:: 本文抜粋 ::
++++++++++++++++++++

大阪府は、森林防災対策事業と持続的な森づくり・木材利用推進事業を2016年度から新たにスタートする計画だ。4月1日から創設する森林環境税を財源とする事業で、初年度の事業費は約9億6900万円が見込まれる。
危険渓流の流木対策、主要道路沿いの倒木対策を実施するほか、健全な森林を次世代につなぐ取り組みを実施する。
危険渓流の流木対策では、工事費に2億9200万円を見込む。これまで保安林指定がないと実施できなかった治山事業とは別に、保安林指定がない箇所での治山ダム設置や渓谷の倒木・老朽木伐採などを行う。池田市、東大阪市、八尾市、岸和田市などの15市町村の全体30カ所で、16年度はそのうち8カ所での対策を見込む。
荒廃森林倒木対策は、委託費に2億4830万円を計画。主要道路沿いの倒木対策で、ナラ枯れ被害拡大を防ぐ予防的伐採や放置竹林の整備を実施。対象路線は全体20路線で、国道173号、同168号、同25号など25市町村。16年度は11路線を予定。
両対策とも、地元調整が済んだ箇所から対策を実施する見通し。
持続的な森づくりは、集約化などが見込める地区を対象とする基盤整備補助、保育園・幼稚園の内装木質化への補助を充実させる計画。16年度事業費は4億1675万円を見込む。
基盤整備対象地区は、高槻市、千早赤阪村、河内長野市、和泉市など9市町村、全体34地区。基幹的作業道設置や集積土場の設置、間伐材の利用促進などで16年度は10地区を見込む。補助対象は、森林組合や各自治体で構成する林業事業体。同事業体による事業計画の策定、事業実施などが条件となる見通し。
内装木質化の充実は、これまで寄付金を募り実施してきた子育て施設木のぬくもり推進事業を拡充。従来の補助上限80万円を、補助率2分の1、上限額250万円へ引き上げる考え。
森林環境税は、個人府民税均等割の超過課税で、期間は16〜19年度、年額300円。全体事業費は4年間で約45億円を概算している。

++++++++++++++++++++

:: 掲載一覧 ::
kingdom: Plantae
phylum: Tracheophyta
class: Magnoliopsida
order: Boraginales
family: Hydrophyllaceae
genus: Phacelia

++++++++++++++++++++

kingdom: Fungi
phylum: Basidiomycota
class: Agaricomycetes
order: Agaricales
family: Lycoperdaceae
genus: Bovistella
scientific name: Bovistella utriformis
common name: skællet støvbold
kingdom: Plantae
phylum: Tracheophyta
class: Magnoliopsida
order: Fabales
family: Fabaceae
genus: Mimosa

++++++++++++++++++++

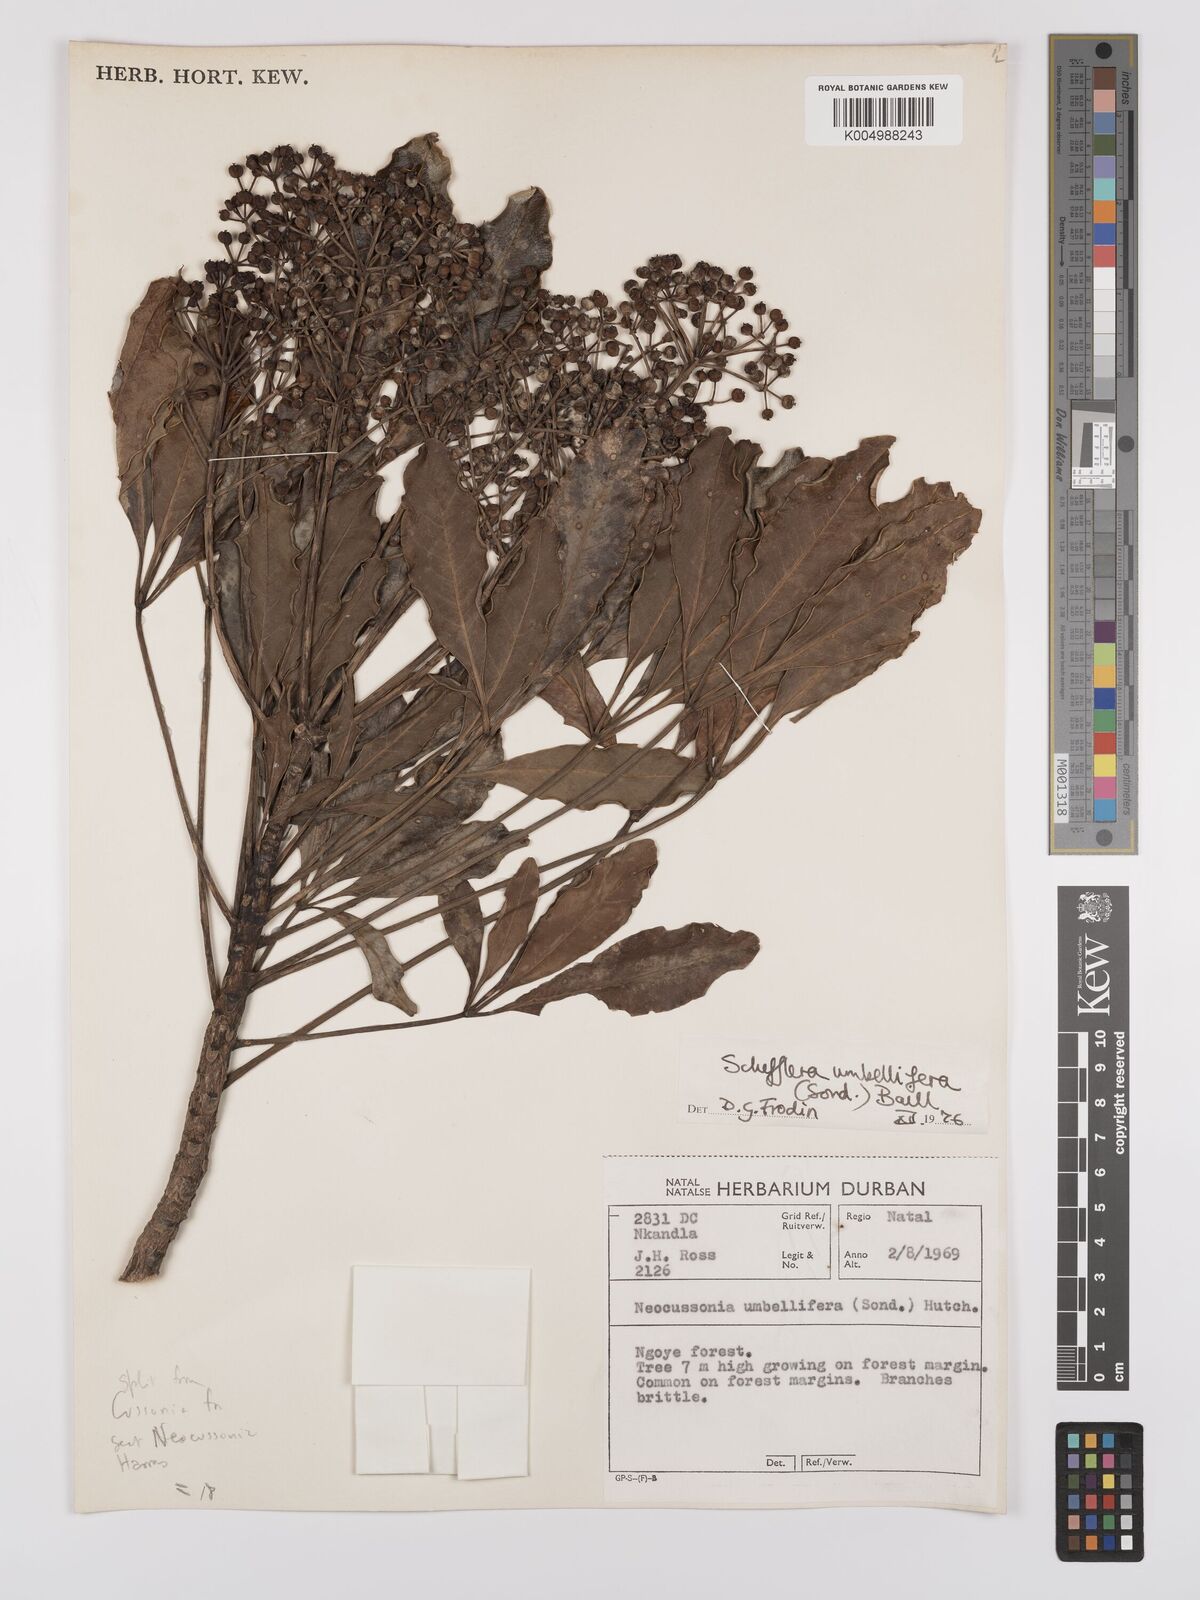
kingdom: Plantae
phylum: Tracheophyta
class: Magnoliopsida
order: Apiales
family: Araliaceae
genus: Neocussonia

++++++++++++++++++++

森林環境税の記事の「危険渓流の流木対策では、工事」から「は4億1675万円を見込む。」まで（両端を含む）を、「ナラ枯れ」を「松枯れ」に置き換えて書き直してください。

:: 解答 ::
危険渓流の流木対策では、工事費に2億9200万円を見込む。これまで保安林指定がないと実施できなかった治山事業とは別に、保安林指定がない箇所での治山ダム設置や渓谷の倒木・老朽木伐採などを行う。池田市、東大阪市、八尾市、岸和田市などの15市町村の全体30カ所で、16年度はそのうち8カ所での対策を見込む。
荒廃森林倒木対策は、委託費に2億4830万円を計画。主要道路沿いの倒木対策で、松枯れ被害拡大を防ぐ予防的伐採や放置竹林の整備を実施。対象路線は全体20路線で、国道173号、同168号、同25号など25市町村。16年度は11路線を予定。
両対策とも、地元調整が済んだ箇所から対策を実施する見通し。
持続的な森づくりは、集約化などが見込める地区を対象とする基盤整備補助、保育園・幼稚園の内装木質化への補助を充実させる計画。16年度事業費は4億1675万円を見込む。